Dans chaque espèce, y compris l’espèce humaine, les femelles et les mâles présentent le plus souvent de nombreuses différences morphologiques, physiologiques et comportementales. Mais l’évolution de ces différences sexuelles, connues sous le nom de dimorphisme sexuel, reste encore une énigme pour les scientifiques. Alors qu’ils partagent le même génome, comment expliquer que femelles et mâles soient si différents ? De plus, un changement évolutif dans un sexe devrait entraîner un changement corrélé même dans l'autre sexe, empêchant ainsi l'évolution des différences sexuelles.
Dans une nouvelle étude publiée dans la revue Nature Ecology & Evolution, des chercheurs de l’université d’Uppsala (Suède) montrent que même de petites quantités de différences génétiques entre les sexes peuvent faciliter l'évolution du dimorphisme sexuel, de sorte qu'il peut évoluer en quelques générations seulement.
"Nos expériences montrent que les autosomes (chromosomes non sexuels, ndlr) ainsi que les deux chromosomes sexuels, le X et le Y, peuvent abriter des variations génétiques importantes pour le dimorphisme sexuel, explique Philipp Kaufmann, premier auteur des travaux. Mais le chromosome Y seul peut modifier la différence de taille entre les sexes jusqu'à 30 %."

_TÂCHES À RÉALISER:_
(a) Reproduisez fidèlement le passage du texte sur le dimorphisme sexuel, de "Dans chaque espèce, y" à "des différences sexuelles.".
(b) Poursuivez le texte sur le dimorphisme sexuel à partir de sa dernière phrase.

_MATÉRIEL SOURCE:_
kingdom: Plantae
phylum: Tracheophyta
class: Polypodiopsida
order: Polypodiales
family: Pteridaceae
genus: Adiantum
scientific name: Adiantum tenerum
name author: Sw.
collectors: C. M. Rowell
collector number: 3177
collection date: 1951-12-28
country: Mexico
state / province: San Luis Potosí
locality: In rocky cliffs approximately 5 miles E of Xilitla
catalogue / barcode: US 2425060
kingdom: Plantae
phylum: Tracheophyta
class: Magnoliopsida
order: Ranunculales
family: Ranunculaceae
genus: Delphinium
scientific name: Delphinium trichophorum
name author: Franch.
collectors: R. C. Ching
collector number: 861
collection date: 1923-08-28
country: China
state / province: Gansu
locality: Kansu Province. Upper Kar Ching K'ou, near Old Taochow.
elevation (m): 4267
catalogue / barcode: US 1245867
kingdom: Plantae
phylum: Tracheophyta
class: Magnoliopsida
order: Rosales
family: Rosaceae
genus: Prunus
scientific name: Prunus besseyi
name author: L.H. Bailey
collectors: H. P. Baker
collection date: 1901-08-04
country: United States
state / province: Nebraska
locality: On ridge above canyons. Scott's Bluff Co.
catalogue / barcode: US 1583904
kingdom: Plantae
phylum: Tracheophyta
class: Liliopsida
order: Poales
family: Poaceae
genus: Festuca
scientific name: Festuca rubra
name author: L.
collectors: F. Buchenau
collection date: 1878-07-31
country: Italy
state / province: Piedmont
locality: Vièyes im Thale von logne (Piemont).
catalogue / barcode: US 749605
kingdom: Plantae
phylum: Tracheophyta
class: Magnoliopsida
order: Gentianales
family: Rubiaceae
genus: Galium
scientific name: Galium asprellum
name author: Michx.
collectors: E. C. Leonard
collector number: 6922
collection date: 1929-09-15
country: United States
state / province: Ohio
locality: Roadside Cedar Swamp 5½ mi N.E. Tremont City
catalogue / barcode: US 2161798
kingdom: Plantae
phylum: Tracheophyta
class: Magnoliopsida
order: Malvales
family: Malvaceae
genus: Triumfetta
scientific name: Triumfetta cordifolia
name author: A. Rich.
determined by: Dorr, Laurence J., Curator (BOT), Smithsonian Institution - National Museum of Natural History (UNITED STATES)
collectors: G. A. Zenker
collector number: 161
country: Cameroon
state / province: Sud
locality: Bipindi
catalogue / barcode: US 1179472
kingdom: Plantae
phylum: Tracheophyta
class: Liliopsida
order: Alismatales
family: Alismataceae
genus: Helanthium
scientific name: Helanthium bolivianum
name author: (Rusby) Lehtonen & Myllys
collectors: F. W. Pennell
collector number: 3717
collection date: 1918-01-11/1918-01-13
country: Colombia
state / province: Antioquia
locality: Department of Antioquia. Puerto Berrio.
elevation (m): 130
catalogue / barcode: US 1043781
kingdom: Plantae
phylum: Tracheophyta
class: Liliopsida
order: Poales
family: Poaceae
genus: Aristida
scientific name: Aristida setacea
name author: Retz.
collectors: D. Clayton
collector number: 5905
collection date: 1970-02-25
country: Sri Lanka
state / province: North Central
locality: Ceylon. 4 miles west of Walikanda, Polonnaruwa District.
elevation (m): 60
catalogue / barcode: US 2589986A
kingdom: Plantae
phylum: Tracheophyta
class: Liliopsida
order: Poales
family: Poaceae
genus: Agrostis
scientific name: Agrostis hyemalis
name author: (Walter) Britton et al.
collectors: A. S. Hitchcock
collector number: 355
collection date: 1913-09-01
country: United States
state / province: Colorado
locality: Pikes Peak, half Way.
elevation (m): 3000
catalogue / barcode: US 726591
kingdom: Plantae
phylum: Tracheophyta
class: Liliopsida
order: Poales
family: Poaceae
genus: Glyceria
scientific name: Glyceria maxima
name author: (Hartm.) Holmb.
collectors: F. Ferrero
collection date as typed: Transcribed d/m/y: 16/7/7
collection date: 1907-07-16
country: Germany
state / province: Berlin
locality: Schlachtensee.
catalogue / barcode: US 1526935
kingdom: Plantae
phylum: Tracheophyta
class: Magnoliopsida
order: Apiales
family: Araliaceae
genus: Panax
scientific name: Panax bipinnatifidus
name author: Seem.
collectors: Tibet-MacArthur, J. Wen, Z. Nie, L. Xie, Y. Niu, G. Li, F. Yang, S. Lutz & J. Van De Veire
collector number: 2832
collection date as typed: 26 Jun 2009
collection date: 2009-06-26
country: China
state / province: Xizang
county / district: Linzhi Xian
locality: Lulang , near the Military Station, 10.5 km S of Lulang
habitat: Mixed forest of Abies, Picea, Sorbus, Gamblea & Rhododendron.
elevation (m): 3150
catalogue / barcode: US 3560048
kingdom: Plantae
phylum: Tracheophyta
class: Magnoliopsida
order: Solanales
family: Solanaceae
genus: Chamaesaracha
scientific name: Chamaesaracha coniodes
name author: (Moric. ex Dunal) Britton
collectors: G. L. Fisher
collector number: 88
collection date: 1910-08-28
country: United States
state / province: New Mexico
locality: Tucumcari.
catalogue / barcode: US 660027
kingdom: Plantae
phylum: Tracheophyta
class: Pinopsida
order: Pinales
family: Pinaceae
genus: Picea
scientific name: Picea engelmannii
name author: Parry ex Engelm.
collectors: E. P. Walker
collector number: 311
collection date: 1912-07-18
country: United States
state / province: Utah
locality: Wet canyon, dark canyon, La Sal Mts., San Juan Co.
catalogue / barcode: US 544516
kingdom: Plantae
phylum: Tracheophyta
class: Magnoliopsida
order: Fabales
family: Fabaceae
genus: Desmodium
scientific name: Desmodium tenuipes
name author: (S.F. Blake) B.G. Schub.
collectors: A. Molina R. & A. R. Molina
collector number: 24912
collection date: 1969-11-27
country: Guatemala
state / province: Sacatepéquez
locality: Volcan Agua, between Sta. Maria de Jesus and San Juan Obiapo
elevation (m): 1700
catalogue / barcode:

_RÉPONSES PAR TÂCHE:_
(a)
Dans chaque espèce, y compris l’espèce humaine, les femelles et les mâles présentent le plus souvent de nombreuses différences morphologiques, physiologiques et comportementales. Mais l’évolution de ces différences sexuelles, connues sous le nom de dimorphisme sexuel, reste encore une énigme pour les scientifiques. Alors qu’ils partagent le même génome, comment expliquer que femelles et mâles soient si différents ? De plus, un changement évolutif dans un sexe devrait entraîner un changement corrélé même dans l'autre sexe, empêchant ainsi l'évolution des différences sexuelles.

(b)
Des variations génétiques de la taille liées au chromosome Y
Pour parvenir à cette conclusion, l’équipe a mené ses recherches sur des coléoptères, la famille d’insectes à laquelle appartiennent les scarabées, les hannetons et les coccinelles. Les chercheurs ont caractérisé l'architecture génétique de la taille du corps chez les mâles et les femelles en créant un grand arbre généalogique de plus de 8 000 coléoptères scarabées Callosobruchus maculatus. Cet arbre généalogique multi-générationnel a été utilisé pour quantifier la variation génétique de la taille du corps liée aux chromosomes autosomiques et sexuels, et a permis de voir comment différentes formes de sélection affectent l'évolution du dimorphisme de taille. Les expériences ont été menées soit uniquement sur des mâles, uniquement sur des femelles, ou de manière sexuellement antagoniste dans les deux sexes.
Après dix générations de sélection, le dimorphisme de taille sexuel a été comparé entre les lignées de sélection et la population généalogique ancestrale. Ces expériences ont clairement indiqué que le chromosome Y joue un rôle important dans la détermination de la réponse des mâles à la sélection.
Selon Philipp Kaufmann, le fait que le chromosome Y soit responsable de la taille des sexes jusqu’à 30 % est remarquable car chez ces insectes, "le chromosome Y ne contient qu'une poignée de gènes et ne représente qu'une très petite fraction du génome, tout comme chez les humains". "Beaucoup ont pensé que le chromosome Y n'affecte que les processus reproductifs les plus importants chez les mâles, à savoir la production de sperme. Nos résultats suggèrent que le chromosome Y pourrait avoir un rôle plus large qu'on ne le pensait", poursuit-il.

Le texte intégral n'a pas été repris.